Laporan terbaru dari American Lung Association (ALA) berjudul Sick of Soot yang diterbitkan minggu lalu (16 November) juga semakin memperjelas risiko polusi udara terhadap kesehatan ini. Dalam laporannya, ALA mengkritik standar polusi udara yang ditetapkan oleh Environmental Protection Agency (Badan Perlindungan Lingkungan AS) yang dinilai terlalu rendah. EPA saat ini menggunakan standar PM2.5 (benda-benda partikulat yang ukurannya kurang dari 2,5 mikron) sebesar 15 mikrogram/m3 per tahun dan batas harian sebesar 35 mikrogram/m3.

Standar PM2.5 adalah standar yang lebih tinggi dari PM10. Saat ini standar PM2.5 telah banyak dipakai oleh negara-negara maju yang peduli terhadap pengelolaan lingkungan yang lebih baik seperti Amerika Serikat, Kanada, Australia dan Singapura.

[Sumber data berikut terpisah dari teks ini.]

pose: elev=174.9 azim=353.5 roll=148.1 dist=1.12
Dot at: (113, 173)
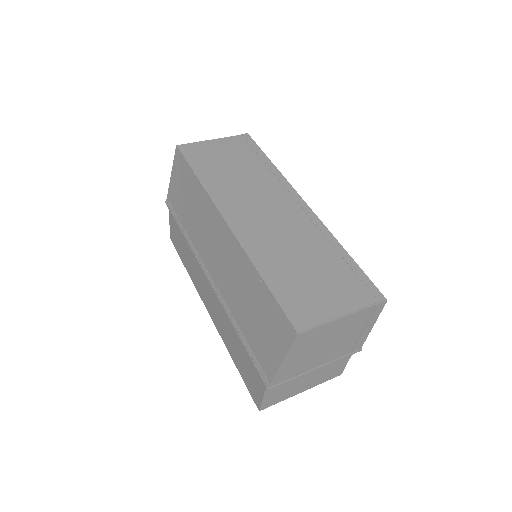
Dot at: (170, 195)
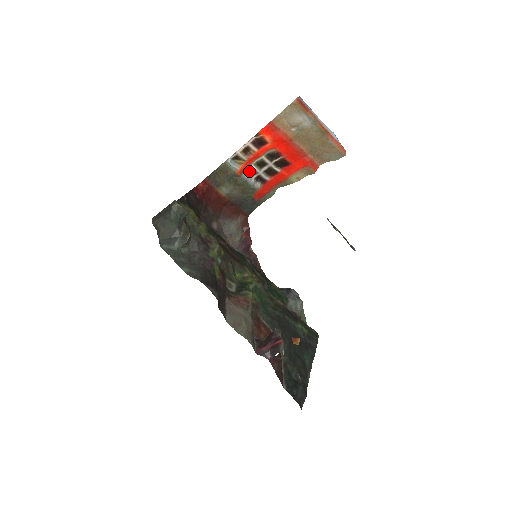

Menurut ALA, jika EPA meningkatkan standar polusi udara menjadi 11 mikrogram/m3 per tahun dan batas harian sebesar 25 mikrogram/m3, Amerika akan bisa mencegah terjadinya: 35.700 kematian prematur, 2.350 serangan jantung, 23.290 kunjungan ke rumah sakit atau ruang gawat darurat, 29.800 kasus bronkitis akut, 1,4 juta kasus asma kambuh dan 2,7 juta hari bolos kerja atau sekolah akibat penyakit yang dipicu oleh polusi udara setiap tahun.

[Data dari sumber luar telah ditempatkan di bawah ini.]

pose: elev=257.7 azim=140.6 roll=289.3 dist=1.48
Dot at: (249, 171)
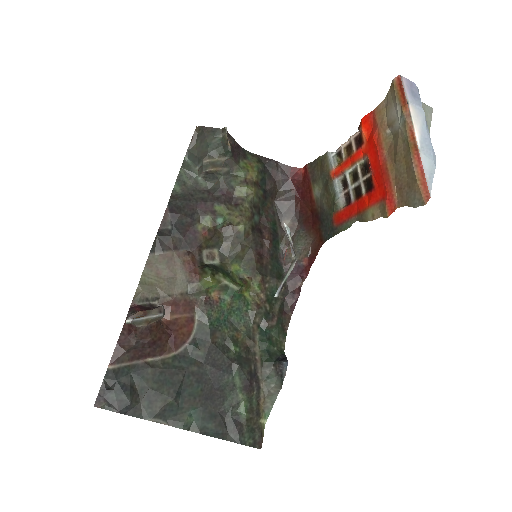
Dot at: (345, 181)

Bandingkan semua manfaat dan risiko kesehatan ini dengan kondisi dan standar polusi udara di kota-kota besar di Tanah Air yang masih menggunakan baku mutu udara ambien nasional sebesar 150 mikrogram/m3 per hari! Biarkan data dan fakta yang berbicara. Ayo bersama-sama memerangi polusi udara!